Traugott Giesen Kolumne 30.11.2002
aus "Die Welt" Ausgabe Hamburg
Sonntag nochmal Kirche wittern - Zur
Kirchenwahl
Mit der Post wurden Sie, wenn Mitglied der Kirche,
vor kurzem eingeladen, die Kirchenvorstandswahlen mitzumachen. Ja, bereiten
Sie sich das Erlebnis, in Ihr Gemeindehaus zu gehen. Sie wissen, wo es ist?
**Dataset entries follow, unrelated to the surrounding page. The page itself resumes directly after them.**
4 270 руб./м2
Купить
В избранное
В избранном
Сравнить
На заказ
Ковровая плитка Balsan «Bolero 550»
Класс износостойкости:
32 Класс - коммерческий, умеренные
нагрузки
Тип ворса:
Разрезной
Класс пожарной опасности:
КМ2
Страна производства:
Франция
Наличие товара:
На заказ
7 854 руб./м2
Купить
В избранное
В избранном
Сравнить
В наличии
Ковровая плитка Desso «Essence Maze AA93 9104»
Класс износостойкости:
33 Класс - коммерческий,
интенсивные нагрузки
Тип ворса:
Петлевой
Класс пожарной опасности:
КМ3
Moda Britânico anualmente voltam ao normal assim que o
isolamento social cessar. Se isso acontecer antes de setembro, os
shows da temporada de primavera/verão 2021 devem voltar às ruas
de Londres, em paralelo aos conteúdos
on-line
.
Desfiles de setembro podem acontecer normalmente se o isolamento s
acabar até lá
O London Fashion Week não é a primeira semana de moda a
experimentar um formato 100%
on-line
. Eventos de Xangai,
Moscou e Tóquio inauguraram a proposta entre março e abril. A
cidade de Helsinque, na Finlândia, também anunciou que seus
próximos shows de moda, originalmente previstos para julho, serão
Wohl neben der Kirche Sie wissen, wo die ist. Und wenn Sie schon auf
sind, dann feiern Sie doch den Gottesdienst mit, vermutlich um zehn. Sie
werden auf eine erlesene Schar von Menschen treffen, die sich den Luxus einer
sakralen Verabredung gönnen. Einer redet zu Ihnen, Sie können es
auch an sich vorbeilassen, jedenfalls, Sie müssen nicht antworten, Sie
tauchen ein in den Schatz des Abendlandes, um den Kriege geführt wurden
Sie hören und summen Lieder mit, die an Ihre Seele rühren,
Sie hören Hoffnungstexte von weither. Der Seelsorgende in Schwarz wird
Ihnen fröhliche Augen machen wollen: Er wird vom Frühling des Geistes
reden und Ihnen neuen Schwung verpassen.
Ach, wäre das schön, wenn er eine
Spur ist, keine Repräsentation. Drücken Sie ihm am Ausgang die
Hand, belehren Sie ihn nicht, danken oder trösten ihn, schenken Sie
ihm ein Lächeln. Und dann schlendern Sie ins Gemeindehaus, achten Sie
auf Spuren von Heimat, ob Menschen dort ihr Nachbarschafts-Nest haben, dann
ist es gut, auch wenn Sie seit Konfirmandentagen die Kirchengemeinde nicht
mehr genutzt haben. Sicher hängen irgendwo die Namen und Portraits der
zur Wahl Stehenden aus.
Sie treffen vertrauensvoll ausschauende Menschen
fragen Sie, worauf es bei dieser Wahl ankommt; ob es Probleme gibt,
außer Finanzen; welche Trümpfe das Gemeindeleben aufweist, welche
Kleinlichkeit ärgerlich ist, ob hier der gute Ort des Quartiers ist
und wann das nächste Fest steigt, Sie würden gern mit vorbereiten.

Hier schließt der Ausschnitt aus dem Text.